• PROBLEM STATEMENT:
Carry on the piece on autonomous vehicle developer tooling below, starting after its last sentence.

— begin DOCUMENT SECTION —

Thoughts on Autonomous Vehicle Developer Tooling

The Autonomous Vehicle industry has a massive potential to change the world, and good developer tooling is going to be a huge part of how we get there. I designed a tool to help AV engineers rapidly assess the effectiveness and impact of code changes on driving behavior.

Why AV Developer Tooling Matters

I have been interested in the Autonomous Vehicles space for quite some time. When this technology becomes widely available it is going to have a huge positive impact on so many aspects of society.

A key element of bringing this potential of Autonomous Vehicles to reality is creating tooling that allows Autonomous Vehicle engineers to rapidly iterate on AV technology while working effectively with safety considerations.

Developer tooling is a force multiplier, enabling insight and innovation. This is especially the case in the Autonomous Vehicles context, where the possibility space of outcomes is so vast, and the potential safety risk is so high.

Developer Challenges

Not long ago I had the pleasure of speaking briefly with a designer at Applied Intuition about a few of the challenges faced by AV Developers:

  • How do I know that the latest version of our AV software is better than previous versions?
  • If I make a code change to improve our lane change behavior, what other behaviors of the car are impacted?

I've been really interested in these problems, so as an exercise, I decided to design a tool that would help AV developers rapidly assess the effectiveness and impact of code changes on driving behavior by augmenting an Integrated Development Environment with data visualization and simulation workflows tailored specifically to the AV context.

An AV Development Environment

I set out to design a tool that would help AV engineers rapidly assess the effectiveness and impact of code changes on driving behavior.

For the sake of this exercise, I chose to hone in on a scenario of iterating on lane change behavior and analyzing results in that context, but I believe the same tool could be used to work on nearly any aspect of driving behavior as the underlying workflow remains similar no matter the context:

  • Come up with ideas for new driving strategies or improvements to existing behaviors
  • Create a new branch and work towards implementing the new strategy/behavior
  • Iterate in branch with near-realtime feedback via integrated simulation & reporting
  • When satisfied with the results or interested in further analysis based on realtime feedback / progress, submit branch for deeper analysis

Here's my final concept from this exercise - an integrated visual test environment for driving behavior delivered as a VS code extension. It would allow AV developers to get near-instant feedback on how code changes affect driving behaviors across a variety of scenarios from within their code editor. The Simulation Results panel provides an overview of results across different scenarios and allows developers to quickly identify problem areas. Clicking any of the scenarios allows you to play back rich simulation visualizations to understand what went right or wrong.

— end DOCUMENT SECTION —
— begin SOURCE MATERIAL —

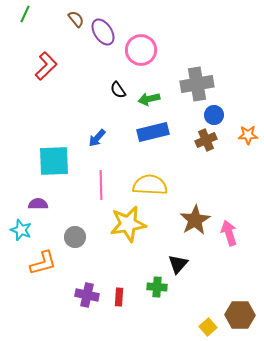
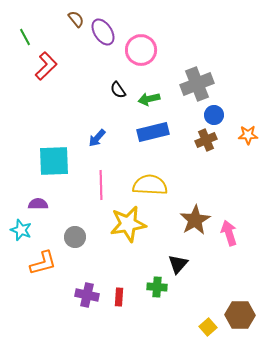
green line: moved 23 px down; rotated 54 degrees counterclockwise
gray cross: rotated 12 degrees counterclockwise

— end SOURCE MATERIAL —

• EXERCISE ANSWER:
Final Concept Mock

My Process

A good notebook is a designer's best friend. Before actually designing this tool, I spent some time thinking through the problem space and writing and sketching out my thoughts. Below are some pages from my brainstorming session.

Apologies in advance for my handwriting...

Coming up with the design brief and thinking through some related scenarios

What do AV developers need from a tool?

One of the unique challenges of working in the AV space is that changes made to driving behavior will be released "into the wild" to operate in highly dynamic and unpredictable traffic situations, and that human lives are at stake.

Subtle changes to driving behavior may have unpredictable effects given the vast array of scenarios in which that behavior may be triggered. As a result it's incredibly important to provide direct insight into the effects of driving behavior changes across multiple scenarios.

When thinking about how a tool could aid in this process, my focus was on providing direct feedback to during the development process in a way that maximizes foresight while maintaining a reasonable balance with compute requirements.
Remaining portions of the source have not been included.